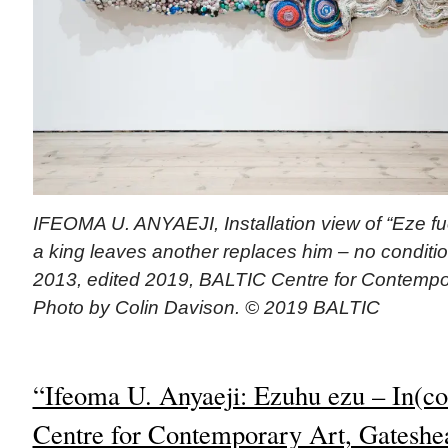
IFEOMA U. ANYAEJI, Installation view of “Eze 
a king leaves another replaces him – no conditio
2013, edited 2019, BALTIC Centre for Contempor
Photo by Colin Davison. © 2019 BALTIC
“Ifeoma U. Anyaeji: Ezuhu ezu – In(c
Centre for Contemporary Art, Gateshe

○ ○ ○

• _EXERCISE DESCRIPTION_
Leave every image out, and retype the material exactly.

• _SOLUTION FOR THIS TASK_
IFEOMA U. ANYAEJI, Installation view of “Eze 
a king leaves another replaces him – no conditio
2013, edited 2019, BALTIC Centre for Contempor
Photo by Colin Davison. © 2019 BALTIC
“Ifeoma U. Anyaeji: Ezuhu ezu – In(c
Centre for Contemporary Art, Gateshe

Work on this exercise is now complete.